Riflessione di Cristiano Tassinari
La tragedia di Pontelangorino, in provincia di Ferrara, sulla strada che porta verso il mare, mi ha colpito ancor più da vicino: sono le mie terre, le mie zone, persino le mie spiagge. Sono ferrarese proprio come Riccardo, il ragazzo di 16 anni che l’altra notte ha ammazzato a colpi di ascia il papà Salvatore e la mamma Nunzia. Avete letto bene? Ha ammazzato il papà e la mamma. Colpevoli, forse, soltanto di averlo rimproverato – più e più volte, certo, come fanno i genitori – per il suo pessimo rendimento a scuola. Al culmine di una insopportabilità famigliare impossibile da capire razionalmente, il ragazzo ha coinvolto addirittura il suo migliore amico – un altro minorenne, di 17 anni (diventerà maggiorenne a novembre) – offrendogli mille euro per dargli una mano ad uccidere i genitori (cento euro in anticipo e il resto a “lavoro compiuto”). Terribile spietatezza calcolata. Doppio omicidio premeditato, come recita l’accusa nei confronti dei due ragazzi assassini.
Chissà che fine faranno: per un delitto tanto efferato non c’è sufficiente condanna nè sufficiente giustizia, nemmeno il massimo della pena. Non vorremmo, però, in questo paese iper-garantista, che il fatto di non aver ancora raggiunto la maggiore età sia un alibi per scaricare la coscienza di giudici che, con le condanne, ci vanno sempre inspiegabilmente con i guanti di velluto.
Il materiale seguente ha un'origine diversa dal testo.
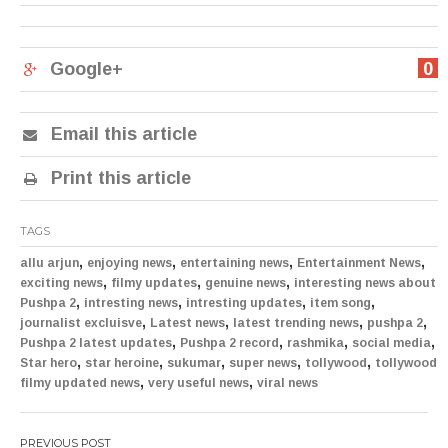
Google+
0
Email this article
Print this article
TAGS
,
,
,
,
allu arjun
enjoying news
entertaining news
Entertainment News
,
,
,
exciting news
filmy updates
genuine news
interesting news about
,
,
,
,
Pushpa 2
intresting news
intresting updates
item song
,
,
,
,
journalist excluisve
Latest news
latest trending news
pushpa 2
,
,
,
,
Pushpa 2 latest updates
Pushpa 2 record
rashmika
social media
,
,
,
,
,
Star hero
star heroine
sukumar
super news
tollywood
tollywood
,
,
filmy updated news
very useful news
viral news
Questi due ragazzi assassini, Riccardo e il suo amico “prezzolato”, sono figli di un brutto mondo e brutti figli del mondo. Un mondo che non conosce la gratitudine, nemmeno da parte dei figli nei confronti dei genitori. Pensateci bene: i figli non restituiscono nemmeno l’1% di quello che mamma e papà hanno fatto (e fanno) per loro. Quante volte la mamma ha dovuto sopportare i pianti, i capricci, le malattie, i problemi di salute e di carattere dei figli? Quanto il papà ha dovuto spaccarsi la schiena per tirare avanti la famiglia e mantenere una vita decorosa per i propri figli? Pensateci, fa riflettere. E in tutto questo, i figli, cosa restituiscono? Pochissimo, in molti casi nemmeno i buoni voti a scuola, il minimo indispensabile.
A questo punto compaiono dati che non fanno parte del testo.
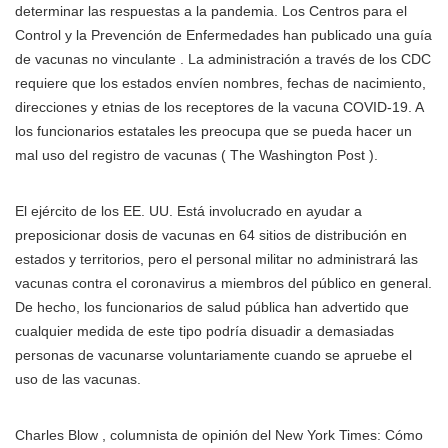
determinar las respuestas a la pandemia. Los Centros para el
Control y la Prevención de Enfermedades han publicado una guía
de vacunas no vinculante . La administración a través de los CDC
requiere que los estados envíen nombres, fechas de nacimiento,
direcciones y etnias de los receptores de la vacuna COVID-19. A
los funcionarios estatales les preocupa que se pueda hacer un
mal uso del registro de vacunas ( The Washington Post ).
El ejército de los EE. UU. Está involucrado en ayudar a
preposicionar dosis de vacunas en 64 sitios de distribución en
estados y territorios, pero el personal militar no administrará las
vacunas contra el coronavirus a miembros del público en general.
De hecho, los funcionarios de salud pública han advertido que
cualquier medida de este tipo podría disuadir a demasiadas
personas de vacunarse voluntariamente cuando se apruebe el
uso de las vacunas.
Charles Blow , columnista de opinión del New York Times: Cómo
Ma non tiriamo in mezzo la società e i tempi che cambiano: ci sono sempre stati figli che hanno ucciso il padre e la madre, e senza neppure scomodare Edipo. La cronaca ci ricorda il caso di Pietro Maso, che nel 1991 ammazzò i genitori nella loro casa in provincia di Verona. Questione di soldi e di bella vita. E la cronaca ci ricorda persino il caso di Erika e Omar, nel 2001, a Novi Ligure: la ragazza uccise la madre e il fratellino. E potremmo continuare con molte altre tragiche storie, dalla famiglia Carretta in poi, prima e dopo….
Non è solo questo brutto mondo ad aver generato figli assassini. Figli assassini lo si è già dentro. Altrimenti non si arriva a commettere follie come quella di Pontelangorino, nelle mie terre, le mie zone, le mie spiagge, il mio mare. E quello di genitori si conferma il lavoro più difficile del mondo: provate a chiederlo a chi ha tre figli, per esempio. Io ne conosco diversi di genitori con tre figli, una cifra già abbondante per le stitiche famiglie di questi tempi. Due figli bravissimi e uno disgraziato. Succede. Spesso. Eppure: gli stessi genitori, la stessa educazione. Gli stessi frutti che non dovrebbero cadere troppo lontani dagli stessi alberi. E allora? Che avesse ragione Lombroso con la sua teoria del “criminale dalla nascita”?.
Difficile dare una risposta ad un quesito così delicato.
Di sicuro, chi commette atti brutali e barbari come l’assassinio dei genitori è un brutto figlio di questo mondo.